Sentimento de mim

Sinto uma coisa delicadíssima neste instante. Tão delicada, que receio que cutucar as teclas para digitar estas palavras esvaneça o que sinto.
Há apenas meio minuto sentia meu tédio. Meu tédio é imperioso. Se esparrama gordo, frouxo, folgado sobre tudo mais, esmagando terceiros, fazendo uma sombra sob que nada mais é capaz de vicejar.
Escravo desse meu tédio tirânico, hesitava. Devo bater em retirada, como quase sempre faço, ou devo resistir por mais três, quatro minutos?
Era em tal indecisão que me martirizava, quando senti essa coisa, essa coisa delicadíssima. Tão delicada, que não lhe dei dois segundos de vida. Tenho tantos sentimentos ao longo do dia e da noite, a maioria efêmeros qual o pio incerto dum sabiá-laranjeira no fim da madrugada.

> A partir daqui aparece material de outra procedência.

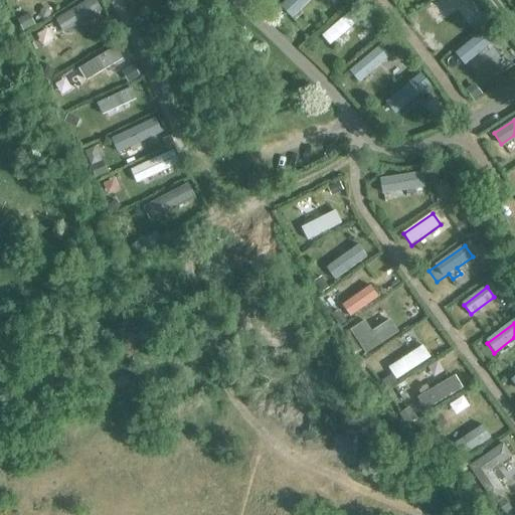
[(447,435),(464,457),(492,436),(485,425),(467,439),(458,426),(447,435)]
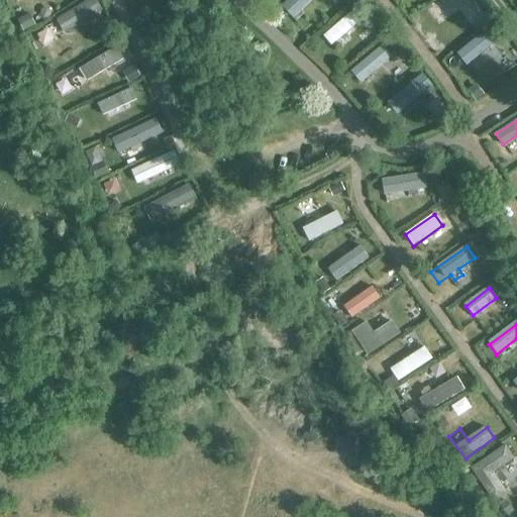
[(494,503),(508,493),(495,473),(516,458),(506,444),(471,469),(494,503)]
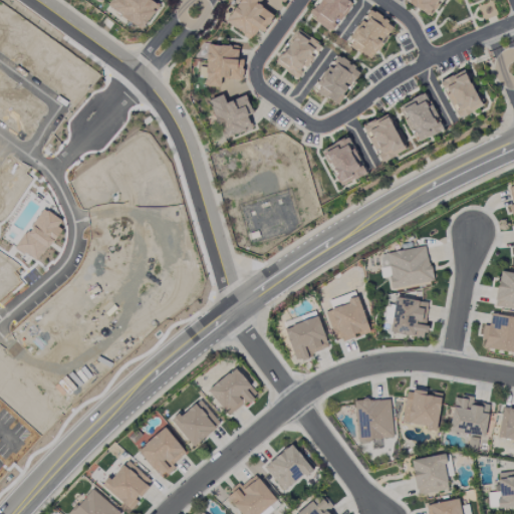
[(110,0),(106,6),(141,30),(159,6),(151,0),(110,0)]
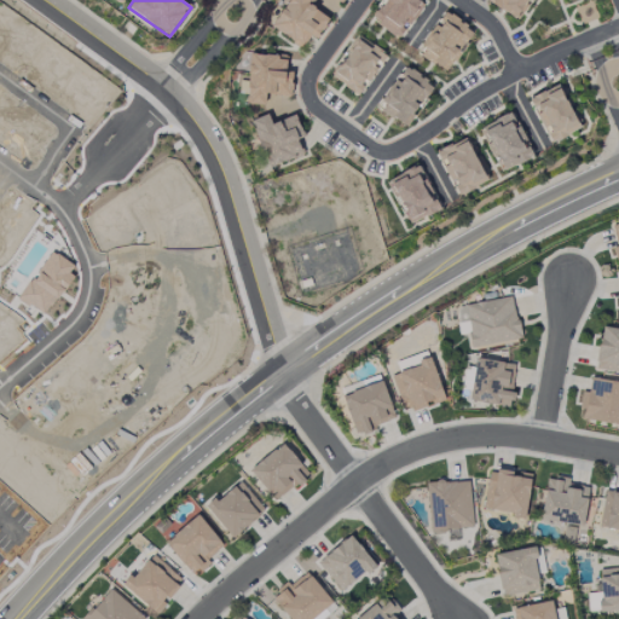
[(337,0),(342,3),(343,0),(290,0),(273,29),(302,47),(310,34),(317,39),(330,18),(311,6),(313,0),(337,0)]
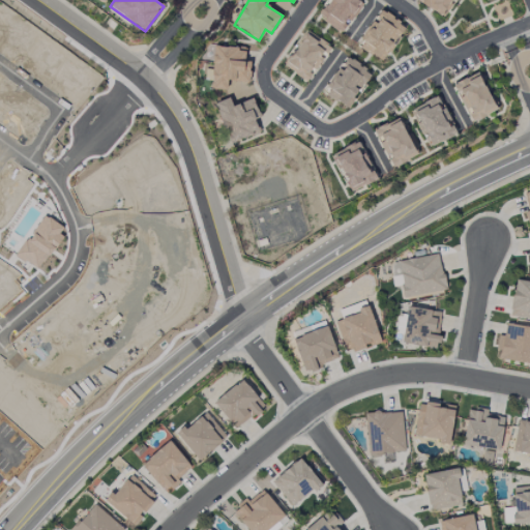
[(329,0),(318,17),(343,33),(365,0),(329,0)]
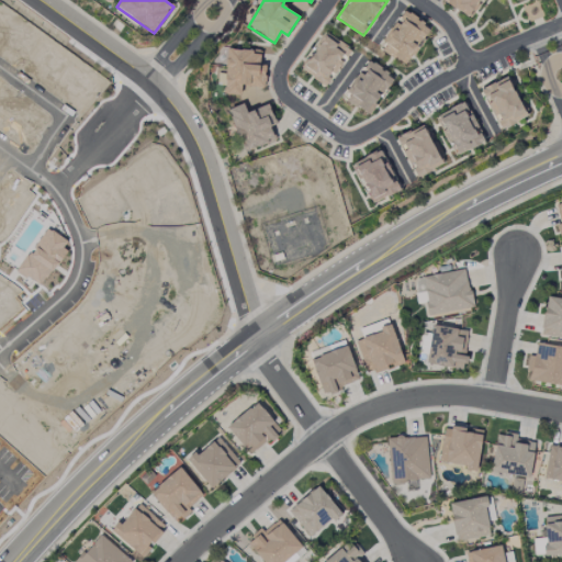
[(445,0),(444,2),(470,18),(479,0),(445,0)]
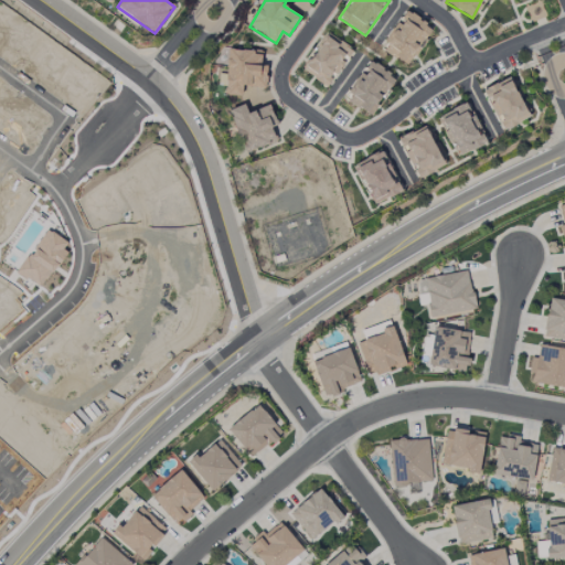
[(381,49),(408,66),(433,28),(405,10),(381,49)]
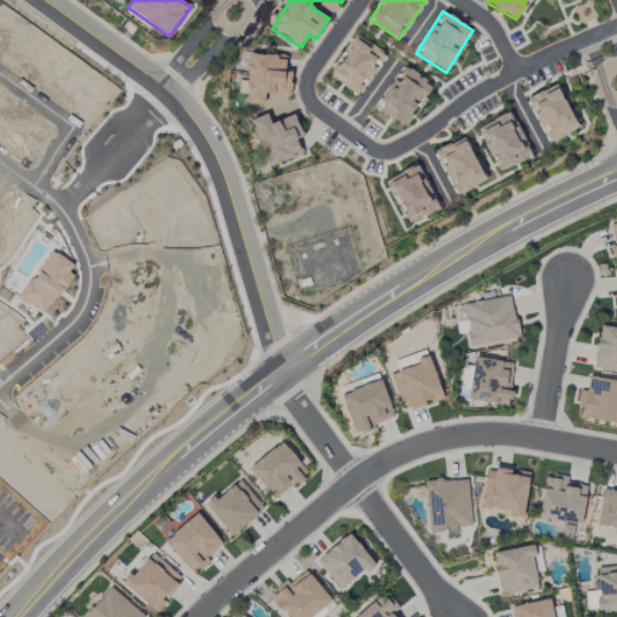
[(362,95),(385,52),(353,36),(330,80),(362,95)]
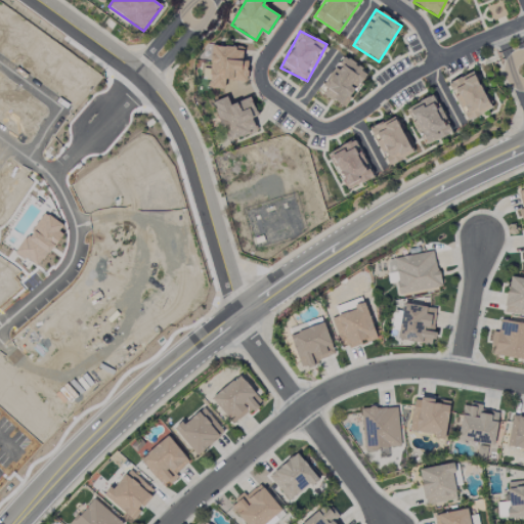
[(224,89),(224,80),(247,82),(248,60),(243,60),(244,47),(211,45),(209,88),(224,89)]
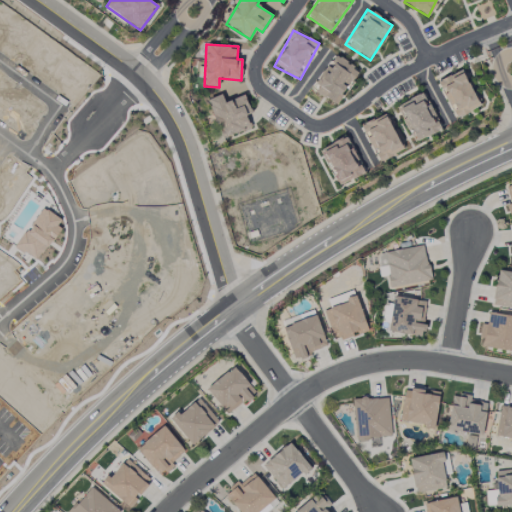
[(360,72),(337,55),(312,88),(335,105),(360,72)]
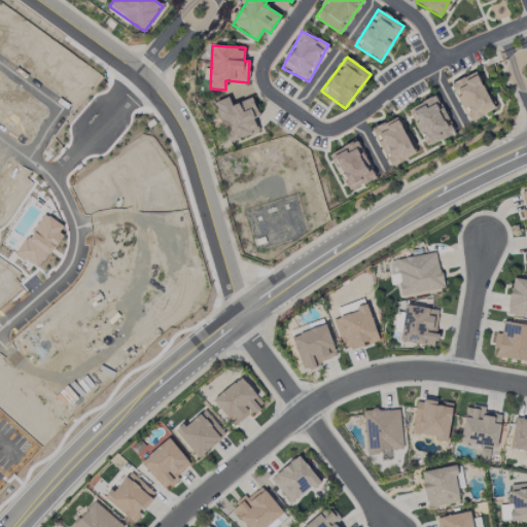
[(494,109),(475,72),(450,84),(469,121),(494,109)]
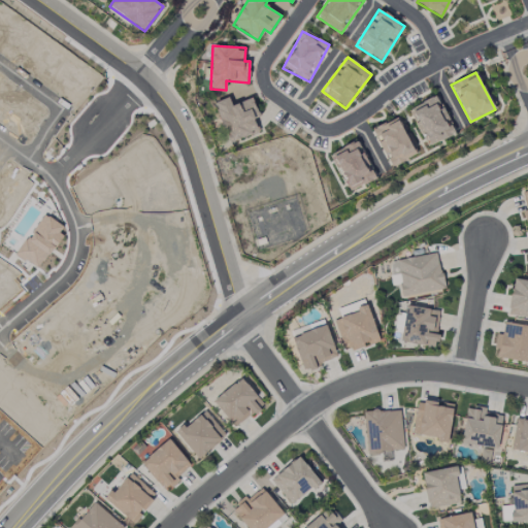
[(427,146),(455,134),(436,95),(409,108),(427,146)]
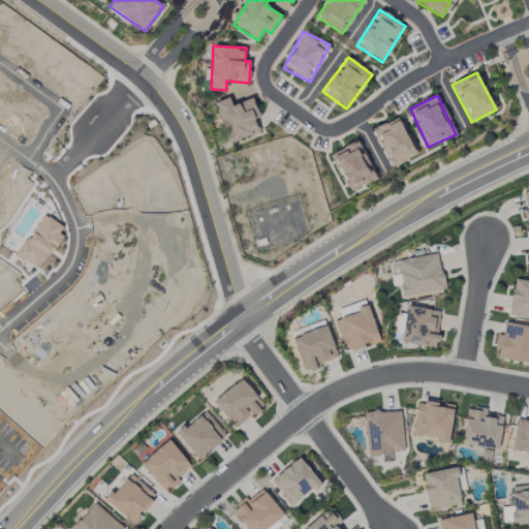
[(231,105),(229,98),(215,102),(228,143),(258,133),(254,119),(259,118),(253,98),(231,105)]
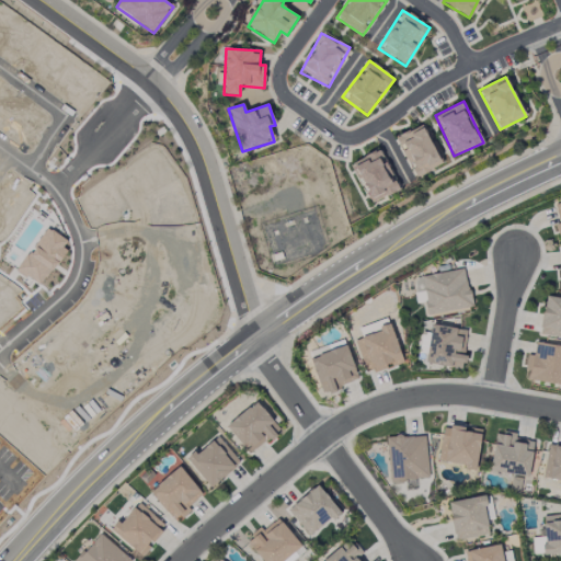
[(442,164),(421,125),(396,138),(415,178),(442,164)]
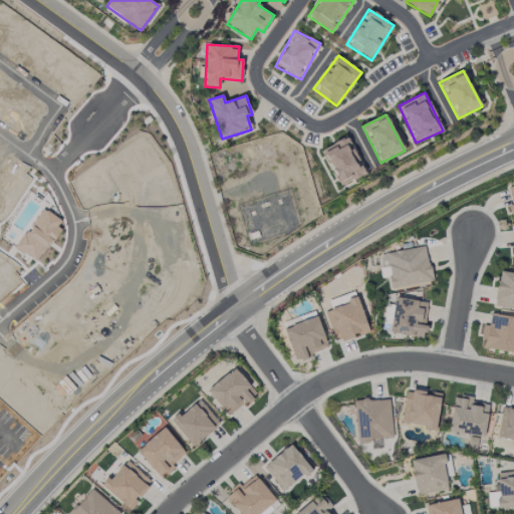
[(364,176),(349,138),(324,148),(339,186),(364,176)]
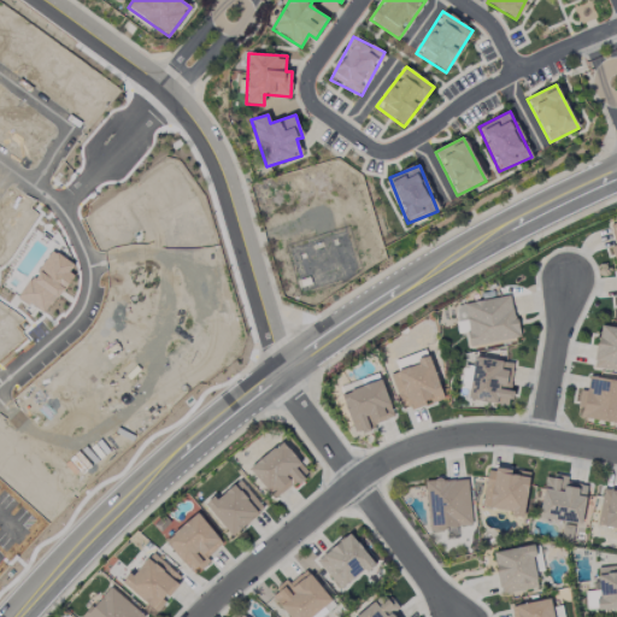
[(518,339),(512,297),(464,303),(470,346),(518,339)]
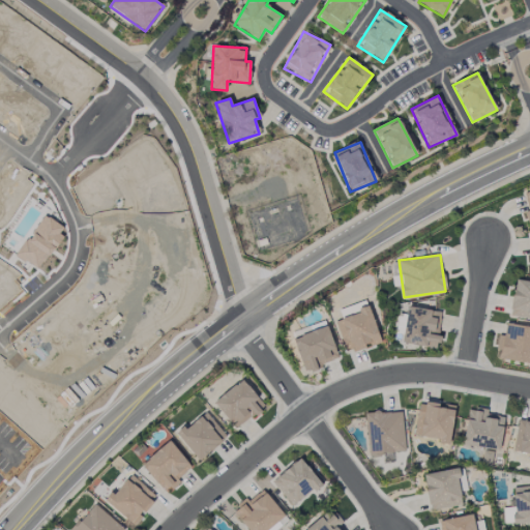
[(529,282),(514,280),(510,317),(529,318),(529,282)]
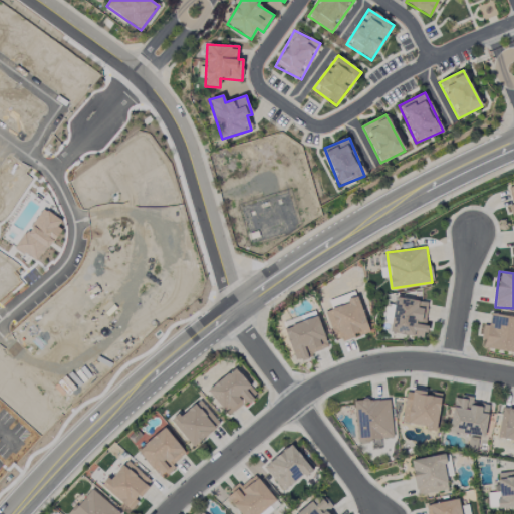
[(429,302),(396,297),(390,332),(424,338),(429,302)]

Mesmo assim fiquei imobilizado como o assaltante da diligência que Roy Rogers acabasse de enquadrar com seu Colt prateado.
Crispo os lábios, decepcionado. Roy estragou tudo. Roy, seu amigo Tonto, seu cavalo de cujo nome não quero lembrar.
Sopeso recomeçar. Mas sem o tédio. Meu tédio é invencível. E letal. Mais trezentos ou quatrocentos gramas dele é capaz de dizimar toda a humanidade. Não quero que a humanidade acabe, ainda.
O que senti no princípio, a que dei o nome pavoroso de coisa (não me atrevo a digitar a segunda palavra), já derreteu há tempos feito uma pedra de gelo a boiar num copo cheio até a borda de Drury’s.
Agora a verdade:
Quando comecei a escrever este texto, estava mortalmente entediado, sim, mas acabara de ler uns poemas de Drummond. E botei Peer Gynt, de Grieg, pra tocar só de garantia.
O gelo derreteu, o uísque ficou insulso. A exuberância de Grieg de repente desandou em cacofonias e guinchos. E a insuplantável crença religiosa de Drummond na vida de repente soou tão drummondiana.